MORPHOS: Autoregressive 4D Generation with Temporal Structured Latents
This work addresses the challenge of generating temporally consistent dynamic 3D assets from videos across diverse representations, benefiting computer graphics and vision applications.
MORPHOS introduces an autoregressive framework for generating dynamic 3D assets from videos, using Temporal Structured Latents to handle multiple representations and maintain temporal consistency. It achieves state-of-the-art appearance and competitive geometry results across benchmarks.

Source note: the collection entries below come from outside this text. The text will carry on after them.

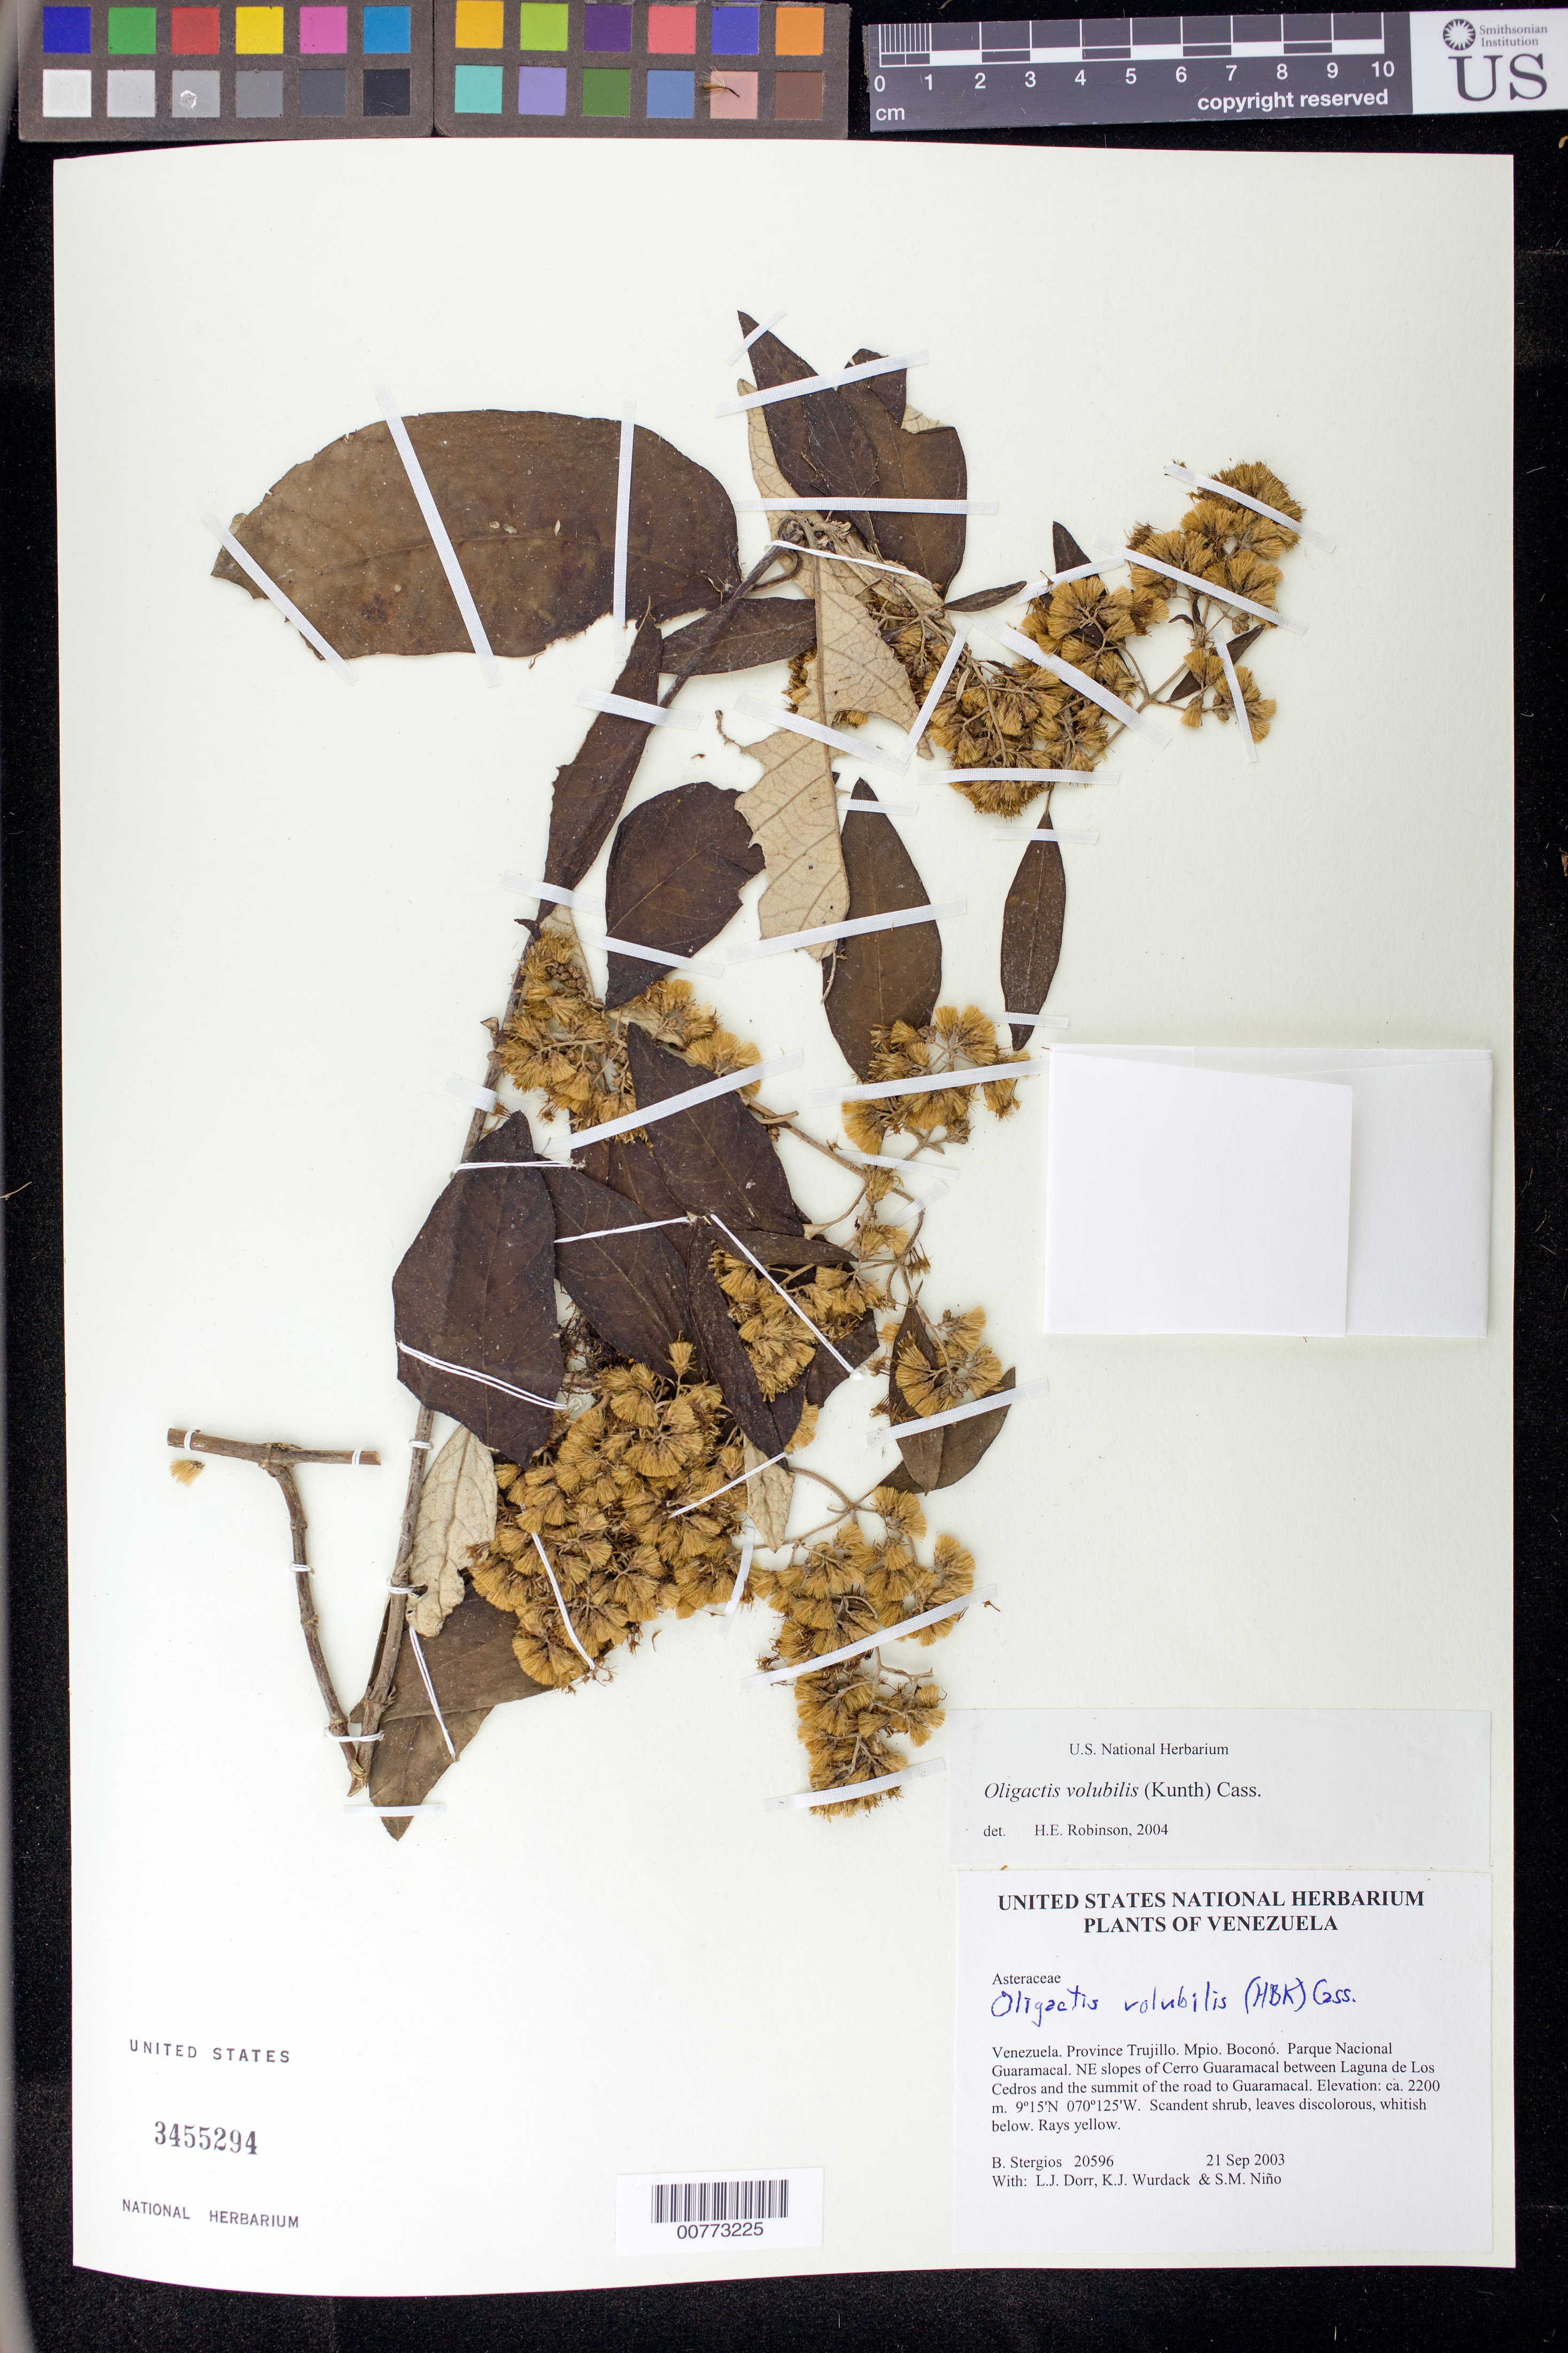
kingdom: Plantae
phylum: Tracheophyta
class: Magnoliopsida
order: Asterales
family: Asteraceae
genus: Oligactis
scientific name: Oligactis volubilis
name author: (Kunth) Cass.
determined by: Robinson, Harold E., (US)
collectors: B. G. Stergios, L. J. Dorr, K. Wurdack & S. M. Niño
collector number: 20596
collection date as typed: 21 Sep 2003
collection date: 2003-09-21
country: Venezuela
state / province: Trujillo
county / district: Boconó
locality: Parque Nacional Guaramacal. NE slopes of Cerro Guaramacal between Laguna de Los Cedros and the summit of the road to Guaramacal.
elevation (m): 2200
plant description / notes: NY, PORT, TEX, US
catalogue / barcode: US 3455294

We present MORPHOS, a novel autoregressive framework that generates dynamic 3D assets from videos across diverse representations, including meshes, 3D Gaussians, and radiance fields. Existing methods are typically limited to a single representation, struggle to model topological changes, or fail to maintain temporal consistency over long videos. To address these limitations, we introduce the Temporal Structured Latents (T-SLAT), a unified 4D representation that jointly encodes geometry and appearance along the temporal dimension. Leveraging T-SLAT, MORPHOS autoregressively generates dynamic 3D assets via causal attention, conditioning each frame on its preceding history to ensure temporal consistency while handling evolving topologies. We also propose a temporal-structural augmentation to mitigate error accumulation in autoregressive generation. MORPHOS achieves state-of-the-art performance in appearance and competitive results in geometry across multiple benchmarks, demonstrating superior generalization across various representations and robustness in long-horizon generation.